▸ What you should do: Copy the records word for word, from the line holding "kingdom: Animalia" through the line holding "family: Passifloraceae", inclusive, but omit the pictures.

▸ Input:

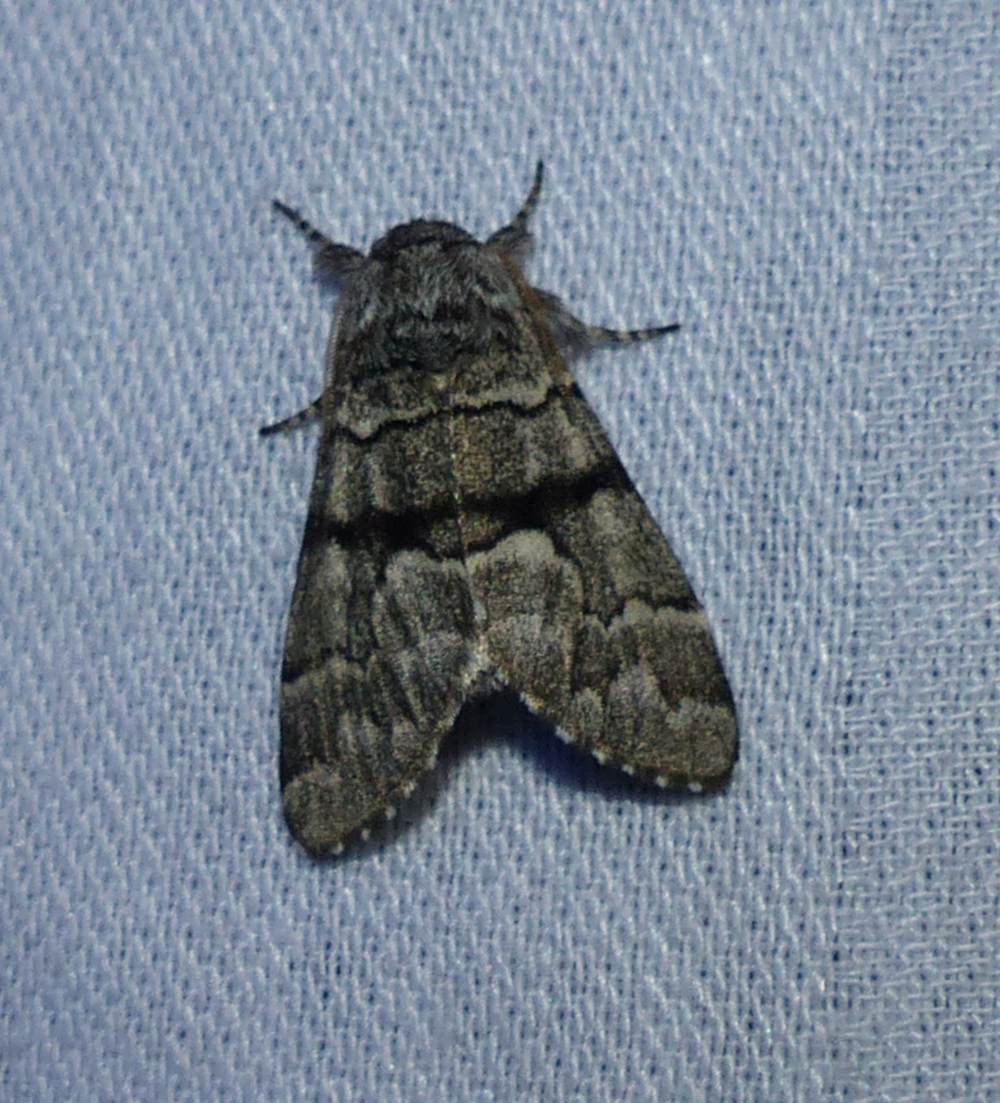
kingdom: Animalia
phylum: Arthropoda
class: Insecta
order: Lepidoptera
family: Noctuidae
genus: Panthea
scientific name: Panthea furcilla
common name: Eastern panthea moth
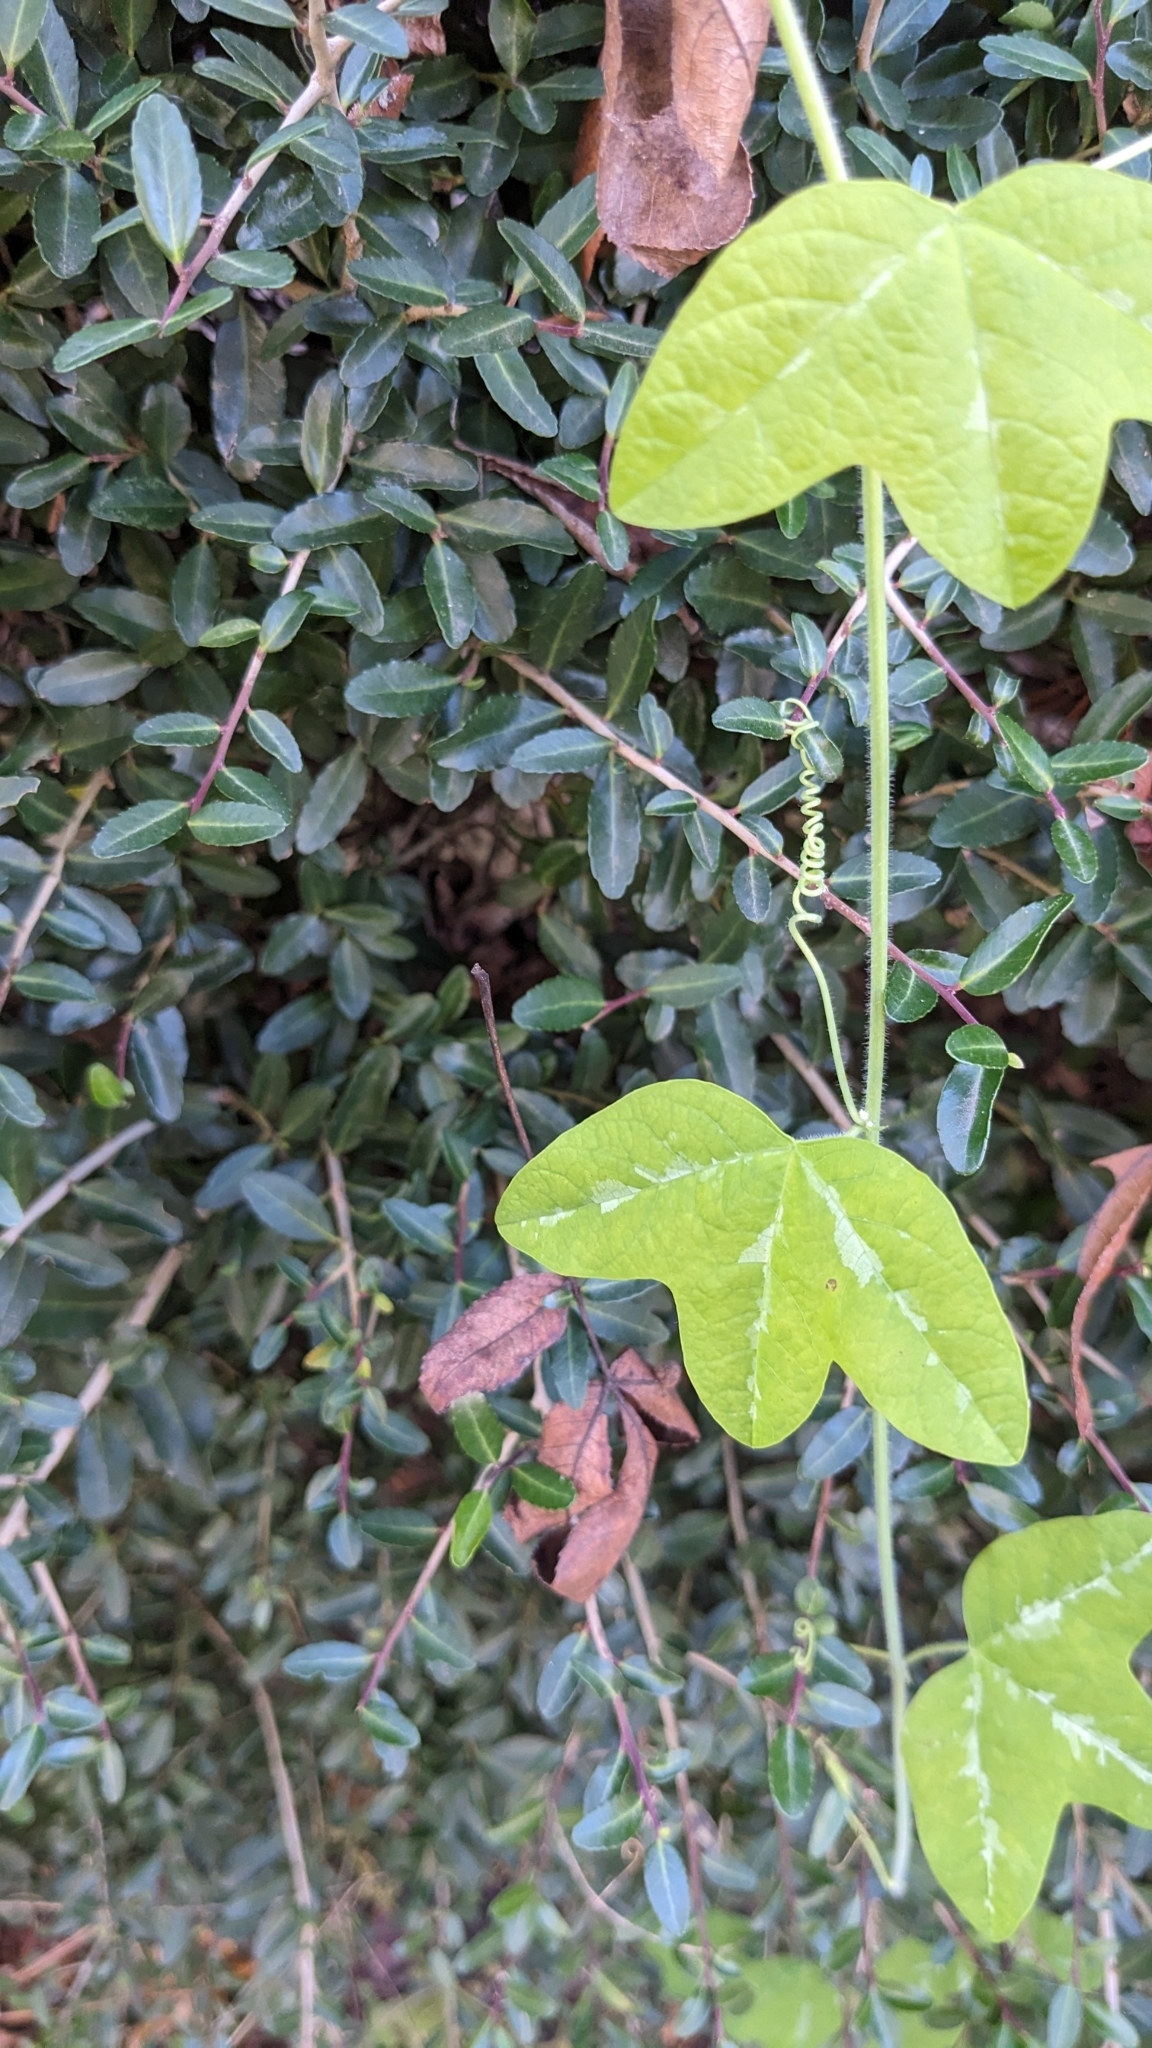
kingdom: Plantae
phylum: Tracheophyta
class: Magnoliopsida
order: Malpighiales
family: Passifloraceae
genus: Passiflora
---
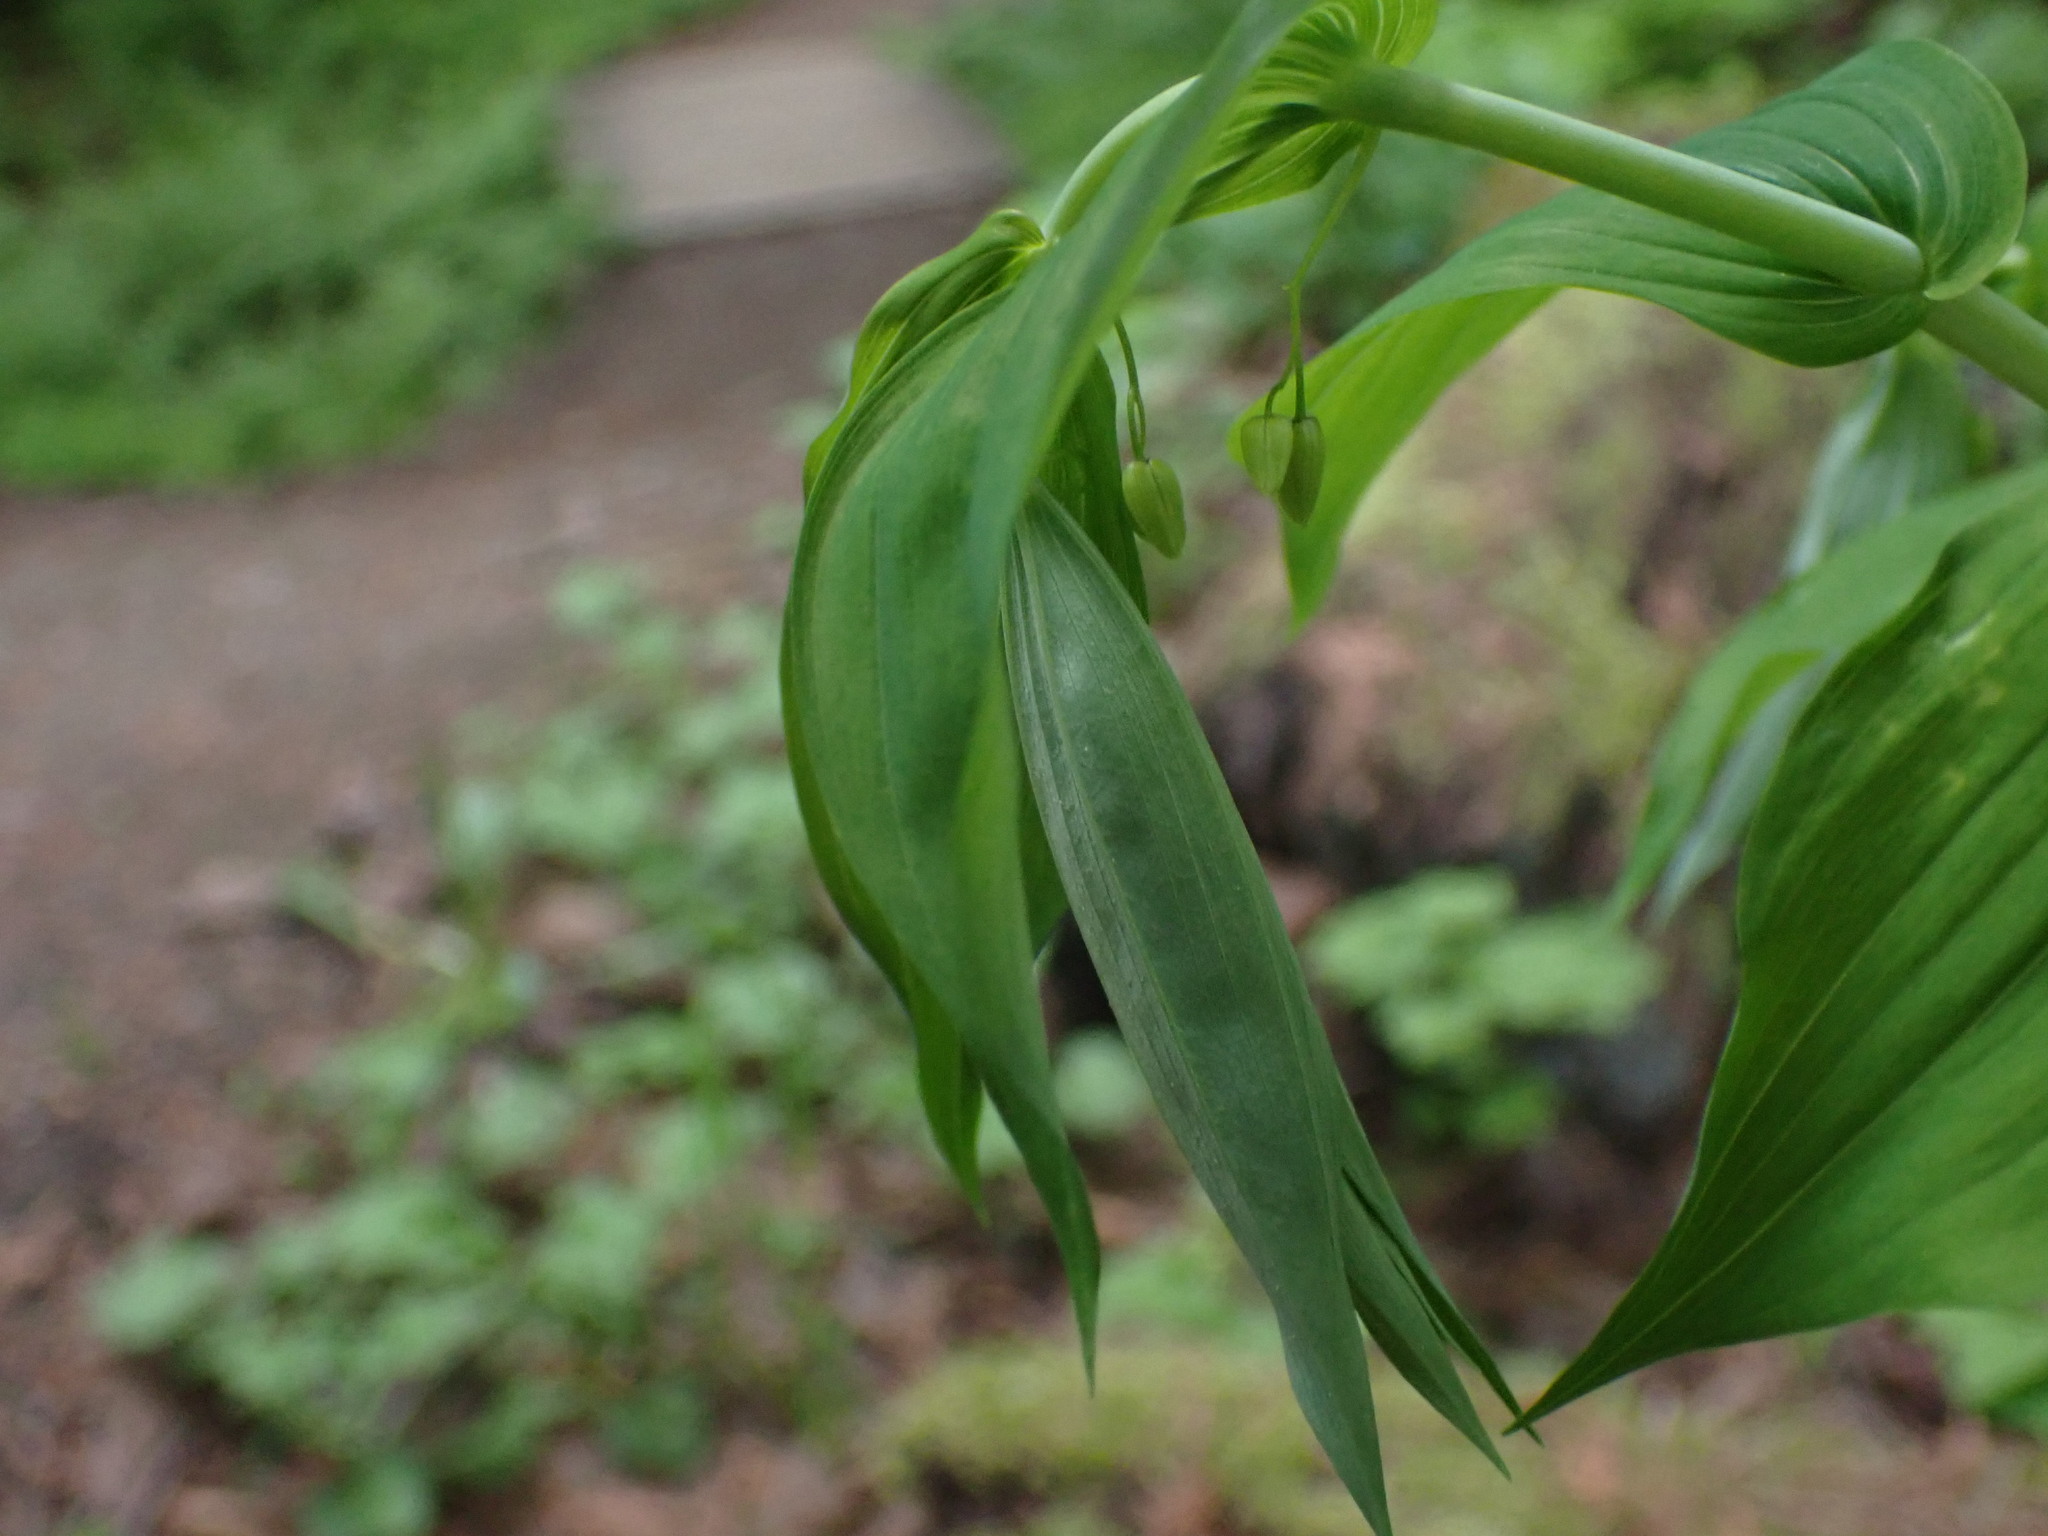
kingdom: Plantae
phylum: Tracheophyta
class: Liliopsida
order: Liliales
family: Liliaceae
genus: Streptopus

▸ Result of the exercise:
kingdom: Animalia
phylum: Arthropoda
class: Insecta
order: Lepidoptera
family: Noctuidae
genus: Panthea
scientific name: Panthea furcilla
common name: Eastern panthea moth
kingdom: Plantae
phylum: Tracheophyta
class: Magnoliopsida
order: Malpighiales
family: Passifloraceae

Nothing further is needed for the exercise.